Im Flößerhäuschen bleibt jeden Abend Frau Marthe zuletzt noch eine Weile mit ihren kleinen Buben am Tisch sitzen und betet mit ihnen. Sie hat nicht mehr das Gefühl, daß ihr dazu die Zeit fehle, sondern daß das die segensreichste Zeit ihres Tages sei, in der sie Kraft und Freudigkeit für die harte Arbeit schöpfen kann. Der Flößer hat das Wort der alten Mutter Silvia nie vergessen, daß so ein einziger Ruf, den er einmal in der Not tun wollte, vom lieben Gott auch überhört werden könnte. Er sitzt gern dabei am Abend, wenn die Mutter mit den Buben betet, und wenn sie das Gebet beendet hat, sagt er meistens: »Marthe, wir wollen auch noch darum beten, daß uns der liebe Gott einmal gnädig hinübernehme, wie er das Kind genommen hat.«

Der Jos ist seit drei Jahren unten in der Stadt, und sein Meister kann der Dame am Schneerücken nicht genug sagen, mit welch außerordentlichem Fleiß und Geschick der Junge bei seiner Arbeit sei. Er müsse auch ein ganz eigenes Verständnis für die Sache haben, denn schon mehrmals habe er ihn, den Meister, auf Dinge aufmerksam gemacht, die ihm für sein Geschäft von großer Wichtigkeit waren.

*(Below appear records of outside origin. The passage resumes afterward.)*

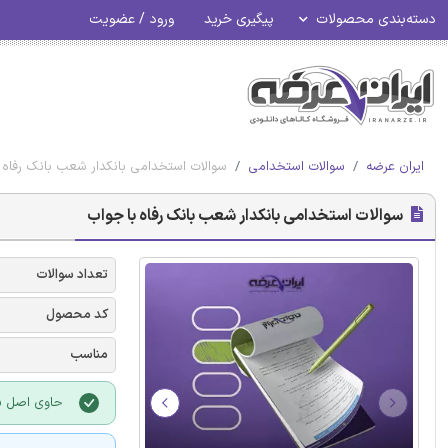
دسته‌بندی محصولات
پیگیری خرید
ورود / عضویت
ایران عرضه
سوالات استخدامی
سوالات استخدامی بانکدار شعب بانک رفاه 
سوالات استخدامی بانکدار شعب بانک رفاه با جواب
تعداد سوالات
کد محصول
مناسب
حاوی اصل سو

Wenn am Samstagabend seine Kameraden ihn oftmals necken und sagen: »Komm doch morgen einmal mit uns, du brauchst nicht immer in die Kirche zu laufen und besser sein zu wollen als wir«, dann antwortet er kein Wort, denn darüber will er nicht reden. Aber am anderen Morgen geht er regelmäßig wieder in die Kirche und hört gespannt auf jedes Wort. Immer mit dem Verlangen im Herzen, daß der Herr Pfarrer nun wieder vom ewigen Leben zu reden anfange und ihm von neuem die Gewißheit gebe, daß es denen am wohlsten ist, die der liebe Gott zu sich genommen hat. Und die frohe Hoffnung, daß wir einmal wieder mit ihnen zusammenkommen, tröstete ihn. Denn sein liebes Feieli hatte den ersten Platz in seinem Herzen eingenommen. Was er auch tut und denkt, alles muß er im stillen immer noch mit dem Feieli besprechen. Und er merkt auch, daß es ihn immer fortzieht, wenn seine Kameraden ihn bei ihren lärmenden Feiertagsfreuden festhalten wollen.

Die Mutter Silvia war fröhlich, als sie die Stunde herannahen fühlte, da sie das Versprechen halten konnte, das sie dem Feieli gegeben hatte. Lange schon hat sie ihm die Nachricht von der Freude des Bruders und seinen schönen Aussichten überbracht.